Tom Cruise returns to the skies in Top Gun: Maverick, a note-perfect sequel that delivers everything one could want from a sequel to the 1986 hit… and even a little bit more. The film’s unexpectedly touching storyline deals with themes of letting go of past attachments, while the dynamic aerial combat scenes will be edge-of-your-seat gripping even for non-fans.
Thirty-six years after the events of the original film, Cruise’s Navy test pilot Pete ‘Maverick’ Mitchell has purposely avoided promotion in order to continue to fly more and more advanced planes. But as Top Gun: Maverick opens, rear admiral (Ed Harris) has pulled the plug on his experimental (and expensive) efforts to reach Mach 10 speeds.
After Mitchell risks everything to reach his goals, the Navy is ready to strip the decorated veteran of everything… but a good word from old rival and now-admiral ‘Iceman’ Kazansky (Val Kilmer) gets him one last chance: this time, training a group of top recruits on a dangerous, and potentially deadly, run-and-gun mission with a two-week ticking-bomb deadline.
That mission, which is essentially the Death Star trench run from Star Wars, takes up the vast majority of Top Gun: Maverick’s running time from planning to execution, and it’s all breathless stuff. Cruise’s Maverick trains his recruits to barrel down a narrow canyon low enough to avoid detection by anti-aircraft missile launchers, strike a target with multiple rockets within three-meter precision, and scale a vertical cliffside to get out before the enemy can scramble.
While this mission may occupy a single action set-piece in most films, Top Gun: Maverick sets it up in such vivid detail that we know what’s going on every step of the way. It takes time to become familiar with every turn the planes need to take and the placement of each missile launcher they need to avoid, but the careful setup truly pays off during a thrilling climax.
There’s a number of human stories here, too: Maverick clashes with superior officer ‘Cyclone’ Simpson (Jon Hamm), gets to know bartender Penny (Jennifer Connelly), who was briefly mentioned in the earlier film, and comes to terms with ace recruit ‘Rooster’ Bradshaw (Miles Teller), the son of Maverick’s wingman Goose from the first movie.
Among an impressive supporting cast, Glen Powell steals his scenes as ‘Hangman’ Seresin, Top Gun: Maverick’s version of Iceman from the earlier film, with a natural charisma and smug self-assuredness. And in a memorable one-scene cameo, Val Kilmer returns as Iceman in a sequence that touchingly incorporates the actor’s real-life medical condition.
Echoing the earlier movie, music is also a highlight here. Composer Harold Faltermeyer, responsible for the iconic Top Gun theme, returns for the sequel and is joined by no less than Lady Gaga and Hans Zimmer; Kenny Loggins’ Danger Zone also sets the mood during the opening credits.
Everything clicks in Top Gun: Maverick, but the film really soars when it takes to the skies. The incredible aerial cinematography is a spectacle all by itself, and creates the kind of irreplaceable, awe-inspiring real-world effects that are missing from most contemporary Hollywood blockbusters.
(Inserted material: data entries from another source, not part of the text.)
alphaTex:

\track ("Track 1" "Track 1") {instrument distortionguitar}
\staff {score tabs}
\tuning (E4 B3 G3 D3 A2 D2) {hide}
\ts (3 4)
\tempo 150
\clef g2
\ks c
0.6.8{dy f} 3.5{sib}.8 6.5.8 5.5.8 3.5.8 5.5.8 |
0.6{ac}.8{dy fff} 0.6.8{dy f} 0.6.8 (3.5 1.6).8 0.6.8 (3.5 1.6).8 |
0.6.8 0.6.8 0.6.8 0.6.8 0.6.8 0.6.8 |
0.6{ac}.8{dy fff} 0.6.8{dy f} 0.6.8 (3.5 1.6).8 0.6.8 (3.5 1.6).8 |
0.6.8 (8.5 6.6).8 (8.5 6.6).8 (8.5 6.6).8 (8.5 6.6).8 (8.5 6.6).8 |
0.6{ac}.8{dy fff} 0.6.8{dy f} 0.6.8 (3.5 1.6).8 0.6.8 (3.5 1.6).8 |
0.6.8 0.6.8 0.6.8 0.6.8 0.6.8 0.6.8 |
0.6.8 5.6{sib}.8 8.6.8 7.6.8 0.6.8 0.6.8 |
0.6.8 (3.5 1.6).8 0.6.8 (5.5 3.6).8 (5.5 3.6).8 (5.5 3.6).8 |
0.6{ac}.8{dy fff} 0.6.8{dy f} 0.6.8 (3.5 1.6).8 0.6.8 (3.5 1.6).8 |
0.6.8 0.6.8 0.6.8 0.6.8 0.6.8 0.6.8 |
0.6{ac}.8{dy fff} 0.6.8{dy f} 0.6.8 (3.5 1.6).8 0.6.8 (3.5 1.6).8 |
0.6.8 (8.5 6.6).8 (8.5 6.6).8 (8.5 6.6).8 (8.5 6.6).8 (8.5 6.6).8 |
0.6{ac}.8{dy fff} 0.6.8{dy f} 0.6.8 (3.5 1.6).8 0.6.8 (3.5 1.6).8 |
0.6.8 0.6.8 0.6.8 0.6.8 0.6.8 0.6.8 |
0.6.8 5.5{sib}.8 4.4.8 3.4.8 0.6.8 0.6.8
Amusingly, the “enemy” nation where Top Gun: Maverick’s climactic scenes take place is never named; while the training sequences take place in the Nevada desert, the climactic run is in a wintry climate. That would seem to suggest Russia; recent events would give Top Gun: Maverick some timely relevance, though it was shot four years ago and faced numerous release delays, most notably due to the pandemic.
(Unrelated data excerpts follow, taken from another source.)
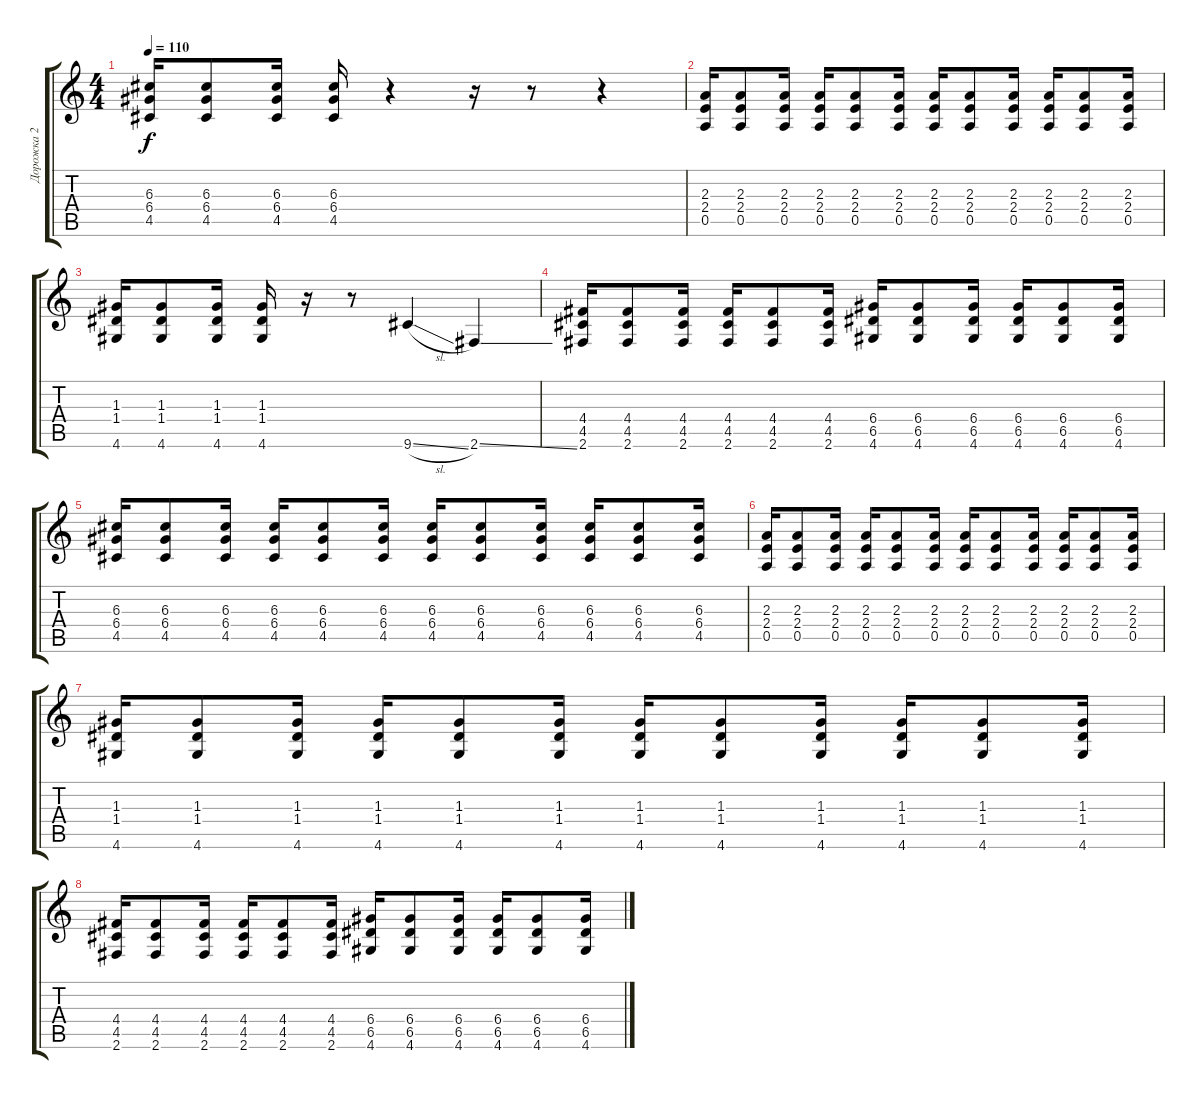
\track ("Дорожка 2" "Дорожка 2") {instrument distortionguitar}
\staff {score tabs}
\tuning (E4 B3 G3 D3 A2 E2) {hide}
\ts (4 4)
\tempo 110
\clef g2
\ks c
(6.3 6.4 4.5).16{dy f} (6.3 6.4 4.5).8 (6.3 6.4 4.5).16 (6.3 6.4 4.5).16 r.4 r.16 r.8 r.4 |
(2.3 2.4 0.5).16 (2.3 2.4 0.5).8 (2.3 2.4 0.5).16 (2.3 2.4 0.5).16 (2.3 2.4 0.5).8 (2.3 2.4 0.5).16 (2.3 2.4 0.5).16 (2.3 2.4 0.5).8 (2.3 2.4 0.5).16 (2.3 2.4 0.5).16 (2.3 2.4 0.5).8 (2.3 2.4 0.5).16 |
(1.3 1.4 4.6).16 (1.3 1.4 4.6).8 (1.3 1.4 4.6).16 (1.3 1.4 4.6).16 r.16 r.8 9.6{sl}.4 2.6{ss}.4 |
(4.4 4.5 2.6).16 (4.4 4.5 2.6).8 (4.4 4.5 2.6).16 (4.4 4.5 2.6).16 (4.4 4.5 2.6).8 (4.4 4.5 2.6).16 (6.4 6.5 4.6).16 (6.4 6.5 4.6).8 (6.4 6.5 4.6).16 (6.4 6.5 4.6).16 (6.4 6.5 4.6).8 (6.4 6.5 4.6).16 |
(6.3 6.4 4.5).16 (6.3 6.4 4.5).8 (6.3 6.4 4.5).16 (6.3 6.4 4.5).16 (6.3 6.4 4.5).8 (6.3 6.4 4.5).16 (6.3 6.4 4.5).16 (6.3 6.4 4.5).8 (6.3 6.4 4.5).16 (6.3 6.4 4.5).16 (6.3 6.4 4.5).8 (6.3 6.4 4.5).16 |
(2.3 2.4 0.5).16 (2.3 2.4 0.5).8 (2.3 2.4 0.5).16 (2.3 2.4 0.5).16 (2.3 2.4 0.5).8 (2.3 2.4 0.5).16 (2.3 2.4 0.5).16 (2.3 2.4 0.5).8 (2.3 2.4 0.5).16 (2.3 2.4 0.5).16 (2.3 2.4 0.5).8 (2.3 2.4 0.5).16 |
(1.3 1.4 4.6).16 (1.3 1.4 4.6).8 (1.3 1.4 4.6).16 (1.3 1.4 4.6).16 (1.3 1.4 4.6).8 (1.3 1.4 4.6).16 (1.3 1.4 4.6).16 (1.3 1.4 4.6).8 (1.3 1.4 4.6).16 (1.3 1.4 4.6).16 (1.3 1.4 4.6).8 (1.3 1.4 4.6).16 |
(4.4 4.5 2.6).16 (4.4 4.5 2.6).8 (4.4 4.5 2.6).16 (4.4 4.5 2.6).16 (4.4 4.5 2.6).8 (4.4 4.5 2.6).16 (6.4 6.5 4.6).16 (6.4 6.5 4.6).8 (6.4 6.5 4.6).16 (6.4 6.5 4.6).16 (6.4 6.5 4.6).8 (6.4 6.5 4.6).16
When that climax finally kicks in – and fills up IMAX screens, switching from a widescreen aspect ratio used for the rest of the film – Top Gun: Maverick truly becomes something special. The original film was an iconic piece of 1980s filmmaking, but this one works on another level: that of a precisely-composed action movie in the grandest of Hollywood traditions. Kudos to screenwriters Ehren Kruger, Eric Warren Singer, and Christopher McQuarrie, and director Joseph Kosinski, for pulling it off.